» REQUIRED ACTION: Please write out all the entries exactly, without the pictures.

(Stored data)
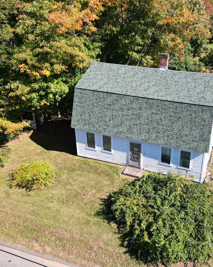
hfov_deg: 44.8
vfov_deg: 55.7
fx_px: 252
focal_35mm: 32
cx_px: 149
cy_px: 131
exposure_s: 1/1250
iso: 100
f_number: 1.7
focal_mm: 6.72
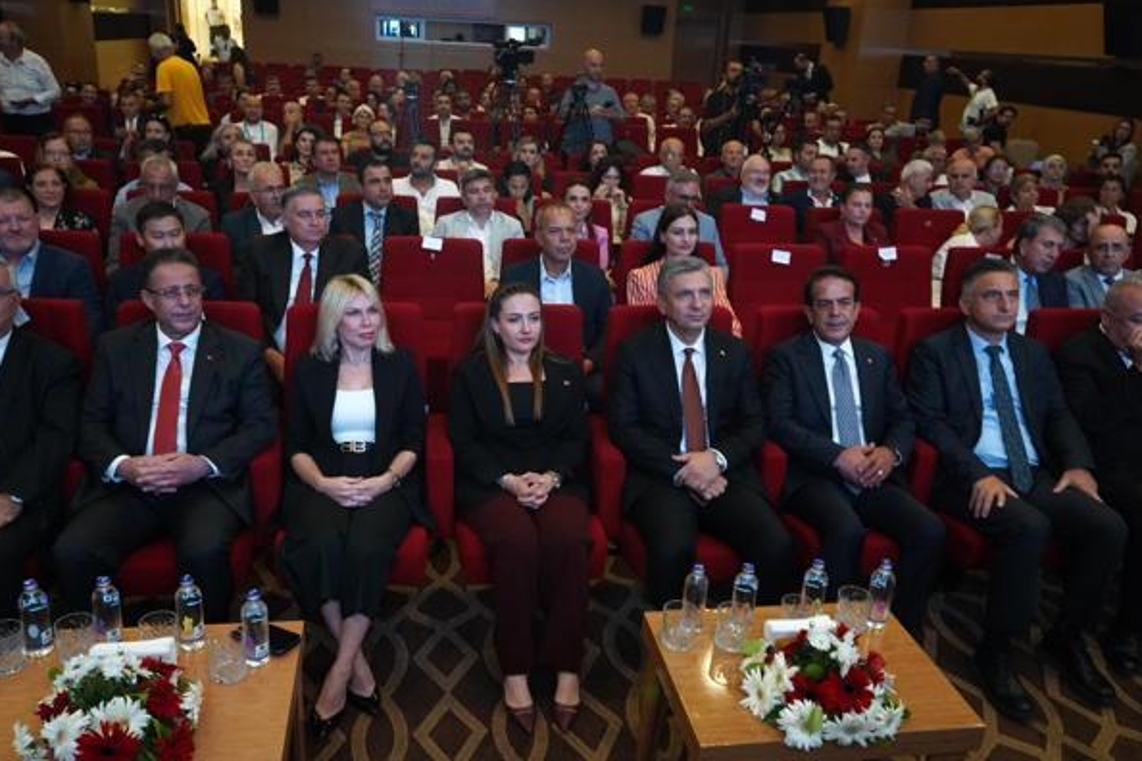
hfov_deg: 63.6
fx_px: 920
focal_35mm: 29
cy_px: 386
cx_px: 553
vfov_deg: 45.0
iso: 5000
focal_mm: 28
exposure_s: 1/200
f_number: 3.5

» COMPLETED EXERCISE:
hfov_deg: 44.8
vfov_deg: 55.7
fx_px: 252
focal_35mm: 32
cx_px: 149
cy_px: 131
exposure_s: 1/1250
iso: 100
f_number: 1.7
focal_mm: 6.72
hfov_deg: 63.6
fx_px: 920
focal_35mm: 29
cy_px: 386
cx_px: 553
vfov_deg: 45.0
iso: 5000
focal_mm: 28
exposure_s: 1/200
f_number: 3.5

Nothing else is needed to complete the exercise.